The no-network valuation framework was introduced at the end of 2017, as noble Lords have recognised, and the framework’s effect on the sums received by landowners has received significant publicity. In a number of instances, especially where an agreement is to be renewed under Part 5 of the code, it will have been clear for some time that the market has significantly changed and that consequently, when a current agreement is renewed, the amount of rent may decrease. Therefore, while the Government are not unsympathetic to site providers in this position, the amendments would keep operational costs higher for longer, which the Government believe—as others have said—could adversely affect the rollout and deprive homes and businesses of access to the latest technologies.
It has been said several times during the passage of the Bill that not only did the Government fail adequately to review the impact of the 2017 reforms before carrying out the consultation that led to the legislation but also that the Government were at fault in not consulting again on the valuation regime introduced through the reforms. The Government strongly disagree with those assertions. DCMS engagement with stakeholders on the impact of the code reforms began shortly after the legislation came into force. A number of meetings were held with stakeholders representing site providers as well as operators. This engagement has continued through the access-to-land workshops that DCMS has hosted for the last 18 months. A wide variety of stakeholders participated in these workshops, including landowner representatives. As well as looking to agree best practice on various issues, the workshops improved relationships across the industry.
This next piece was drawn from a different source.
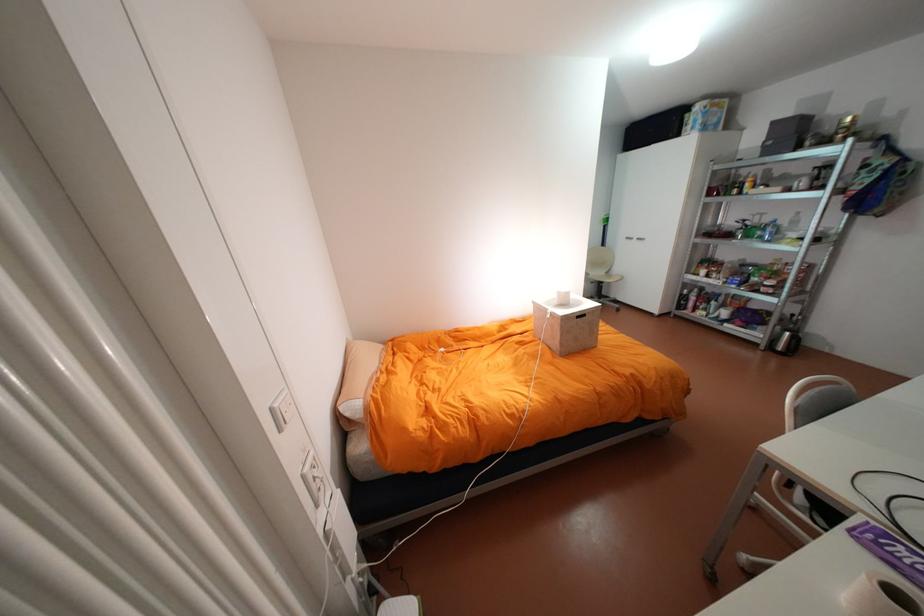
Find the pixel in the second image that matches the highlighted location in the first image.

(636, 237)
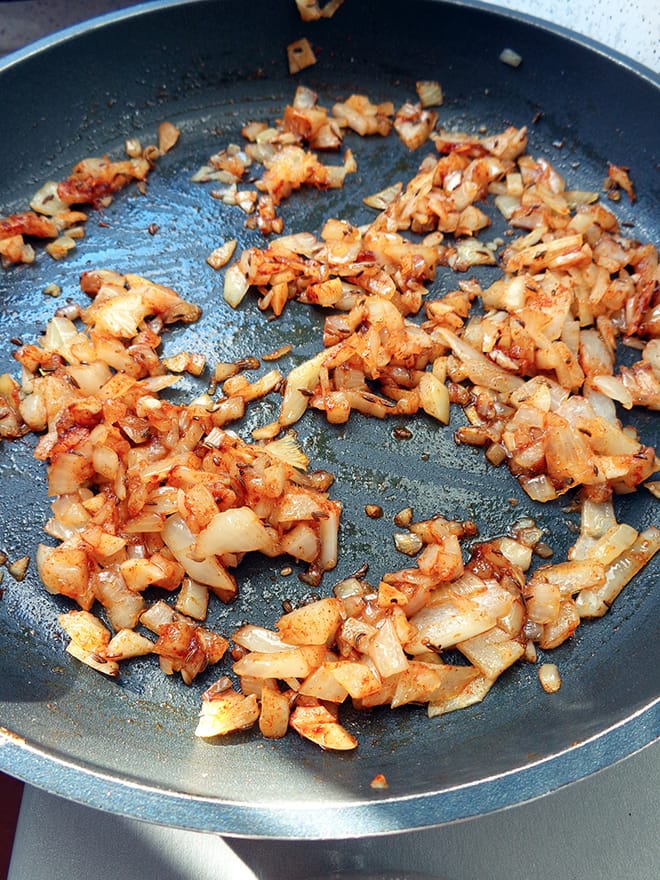
Locate an element on the screen. This screenshot has height=880, width=660. light gray surface is located at coordinates (567, 825).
DCMS Ministers and officials have listened carefully to the feedback that they have received, and the Government acknowledge that reduced rents received by site providers may have made them less willing to host telecommunications apparatus. However, this was recognised as a probable outcome in 2017. It remains the case that the Government think that the valuation regime is the right one, and the feedback that we have received from stakeholders prior to and during the consultation strongly suggests that measures in the Bill will help to ensure the aim and ambition of the 2017 reforms.